Dataset extract section start

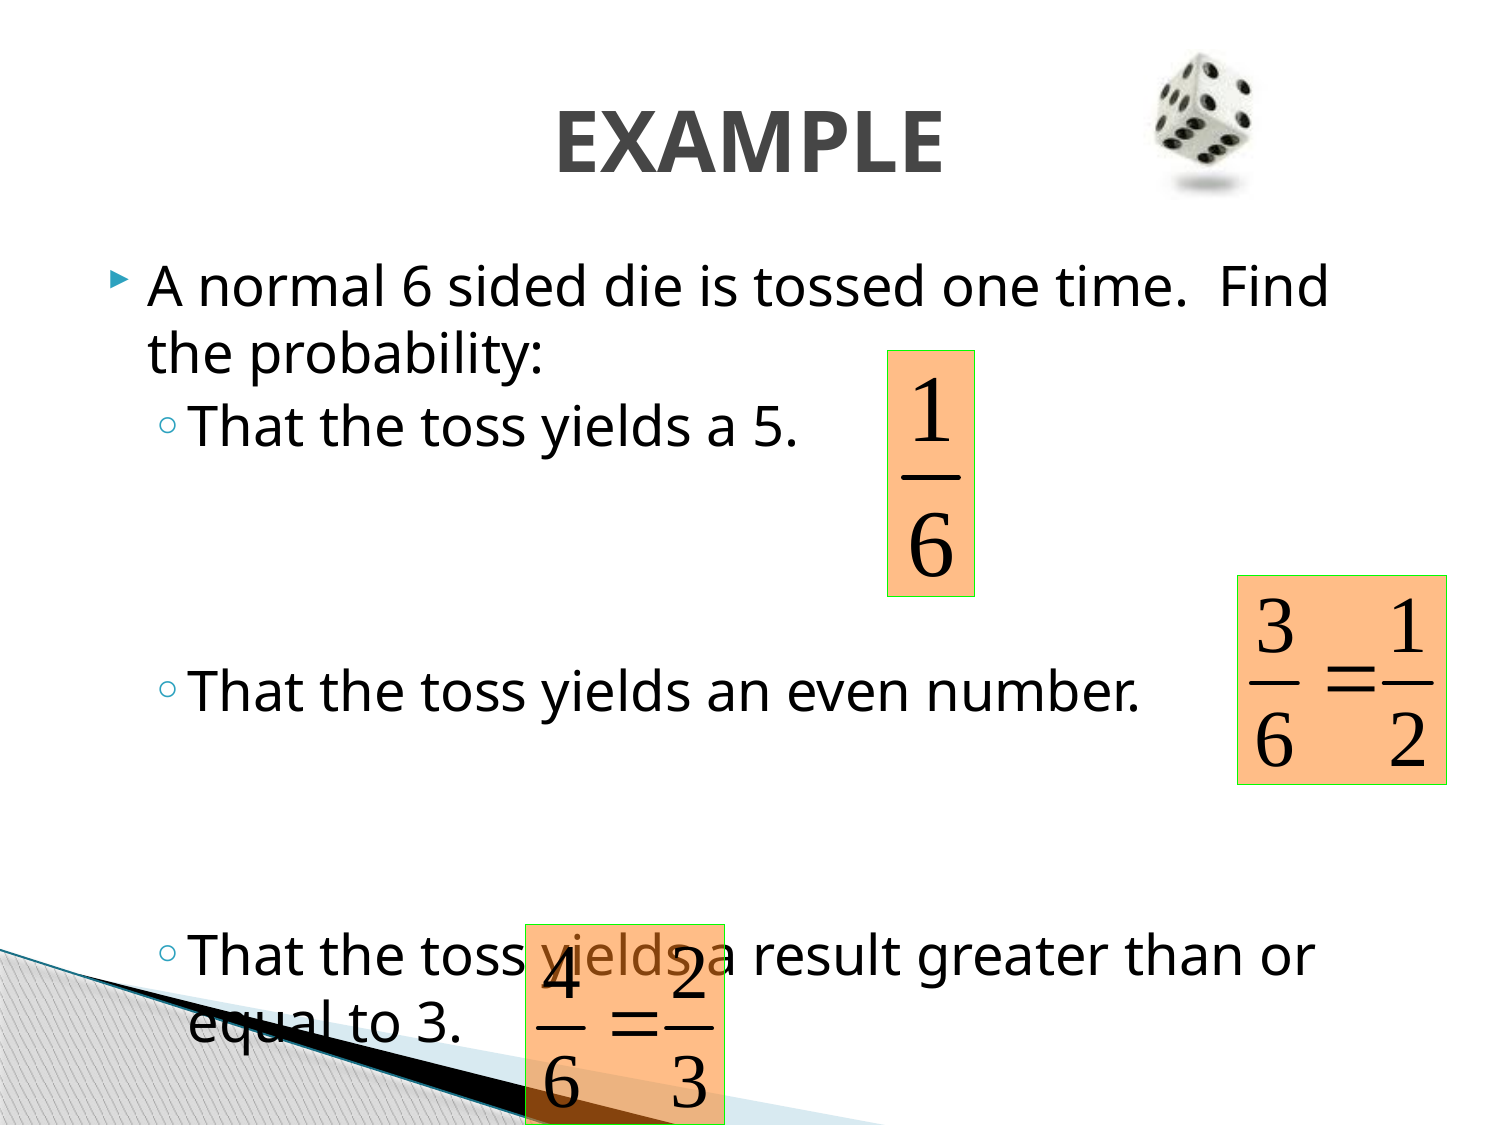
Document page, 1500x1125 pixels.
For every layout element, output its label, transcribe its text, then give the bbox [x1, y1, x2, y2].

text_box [887, 349, 976, 598]
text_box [524, 924, 726, 1125]
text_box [1237, 574, 1447, 785]
list A normal 6 sided die is tossed one time. Find the probability: That the toss yields a 5. That the toss yields an even number. That the toss yields a result greater than or equal to 3. [75, 243, 1438, 1063]
title EXAMPLE [75, 45, 1425, 233]
picture [1062, 49, 1350, 201]
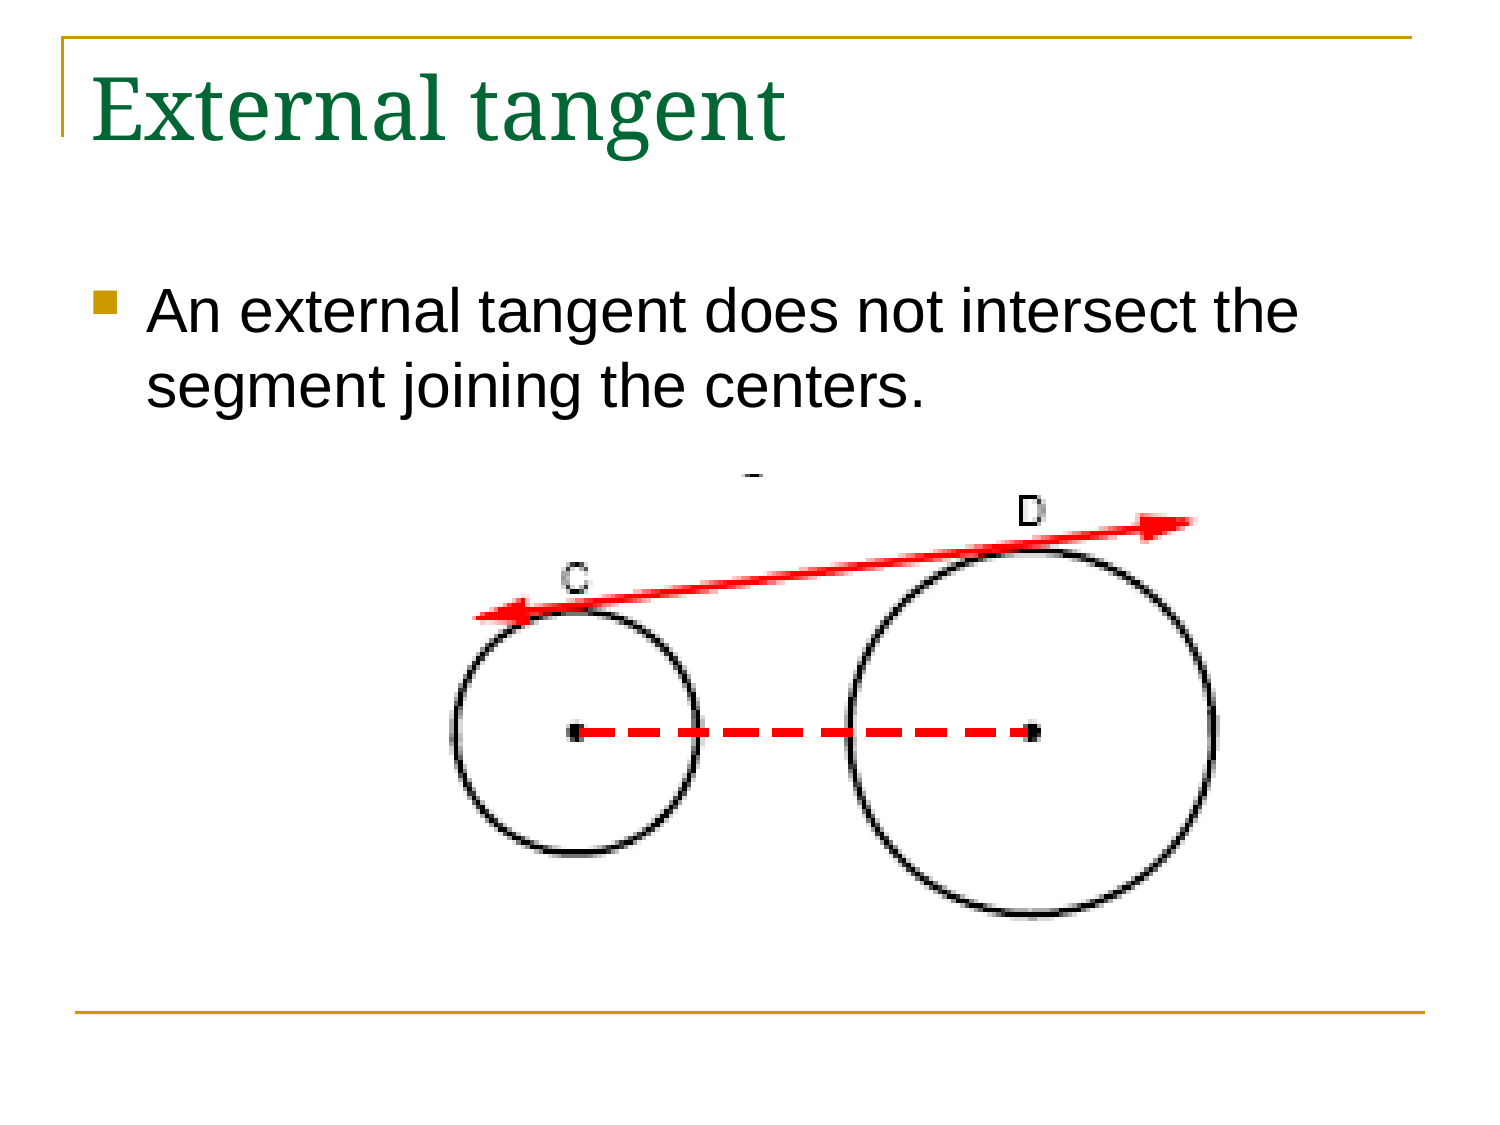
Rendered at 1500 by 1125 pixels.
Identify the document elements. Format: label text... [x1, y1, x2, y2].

picture [424, 474, 1238, 937]
list An external tangent does not intersect the segment joining the centers. [74, 262, 1426, 1006]
title External tangent [74, 45, 1426, 233]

Dataset extract section end

- _Task directions_
Print the records above exactly as they stand, but leave out the pictures.

- _Your response_
Document page, 1500x1125 pixels.
For every layout element, output its label, transcribe its text, then give the bbox [x1, y1, x2, y2].

text_box [887, 349, 976, 598]
text_box [524, 924, 726, 1125]
text_box [1237, 574, 1447, 785]
list A normal 6 sided die is tossed one time. Find the probability: That the toss yields a 5. That the toss yields an even number. That the toss yields a result greater than or equal to 3. [75, 243, 1438, 1063]
title EXAMPLE [75, 45, 1425, 233]
picture [1062, 49, 1350, 201]
Rendered at 1500 by 1125 pixels.
Identify the document elements. Format: label text... [x1, y1, x2, y2].

picture [424, 474, 1238, 937]
list An external tangent does not intersect the segment joining the centers. [74, 262, 1426, 1006]
title External tangent [74, 45, 1426, 233]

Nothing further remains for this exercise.